------ Texte cité ------

L’étude sur les caisses de pension publiée chaque année par Swisscanto, qui appartient à la Banque Cantonale de Zurich (ZKB), est l’une des plus complètes à propos de la situation des institutions de prévoyance en Suisse. Le point sur les principaux résultats de l’étude 2025 sur les caisses de pension en Suisse de Swisscanto ainsi que les enjeux actuels en matière de prévoyance avec Christian Waser, Responsable clientèle institutionnelle Suisse romande.

Avec une moyenne de 4,3%, la rémunération versée en 2024 par les institutions de prévoyance a été la plus généreuse depuis 20 ans et elle renoue avec le niveau de 2021, souligne l’étude de Swisscanto. Côté performance, les rendements nets ont atteint en moyenne 7,6% en 2024, après 5,1% en 2023 et comparé à -8,8% en 2022. Il faut remonter à 2021 (+8,4%) et 2019 (+10,8%) pour observer des performances plus élevées. Après ces deux années très favorables, sera-t-il possible de répéter de telles performances à l’avenir ou est-ce que les années 2023 et 2024 font figure d’exception?

------ Données enregistrées ------

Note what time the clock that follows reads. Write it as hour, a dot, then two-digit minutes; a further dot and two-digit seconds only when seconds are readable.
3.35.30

------

== Exercice proposé A ==
Traduisez en anglais cette phrase de l'extrait sur les caisses de pension : « Côté performance, les rendements nets ont atteint en moyenne 7,6% en 2024, après 5,1% en 2023 et comparé à -8,8% en 2022. »
== Exercice proposé B ==
Recopiez le passage de l'extrait sur les caisses de pension situé entre « L’étude sur les » et « institutionnelle Suisse romande. », ces mots compris.

== Réponse complète A ==
On the performance side, net returns averaged 7.6% in 2024, after 5.1% in 2023 and compared with -8.8% in 2022.

== Réponse complète B ==
L’étude sur les caisses de pension publiée chaque année par Swisscanto, qui appartient à la Banque Cantonale de Zurich (ZKB), est l’une des plus complètes à propos de la situation des institutions de prévoyance en Suisse. Le point sur les principaux résultats de l’étude 2025 sur les caisses de pension en Suisse de Swisscanto ainsi que les enjeux actuels en matière de prévoyance avec Christian Waser, Responsable clientèle institutionnelle Suisse romande.